Check each line of the material, and show the ones that include the word "June".

- **Supplied data**:
Start of Block
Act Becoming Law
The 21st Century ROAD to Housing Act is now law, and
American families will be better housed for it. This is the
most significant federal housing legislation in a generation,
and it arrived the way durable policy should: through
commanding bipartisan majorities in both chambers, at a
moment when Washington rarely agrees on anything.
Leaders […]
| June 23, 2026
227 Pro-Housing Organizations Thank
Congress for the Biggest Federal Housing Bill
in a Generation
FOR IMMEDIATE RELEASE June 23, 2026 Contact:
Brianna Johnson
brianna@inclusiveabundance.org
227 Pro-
End of Block
- **Task answer**:
| June 23, 2026
FOR IMMEDIATE RELEASE June 23, 2026 Contact:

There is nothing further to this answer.